» SOURCE RECORDS
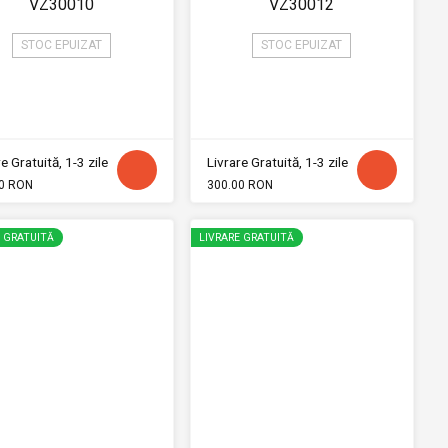
VZ30010
VZ30012
STOC EPUIZAT
STOC EPUIZAT
e Gratuită, 1-3 zile
Livrare Gratuită, 1-3 zile
0 RON
300.00 RON
E GRATUITĂ
LIVRARE GRATUITĂ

» REQUIRED WORK
Quote the data exactly, leaving every image out of the copy.

» ANSWER FOR THE TASK
VZ30010
VZ30012
STOC EPUIZAT
STOC EPUIZAT
e Gratuită, 1-3 zile
Livrare Gratuită, 1-3 zile
0 RON
300.00 RON
E GRATUITĂ
LIVRARE GRATUITĂ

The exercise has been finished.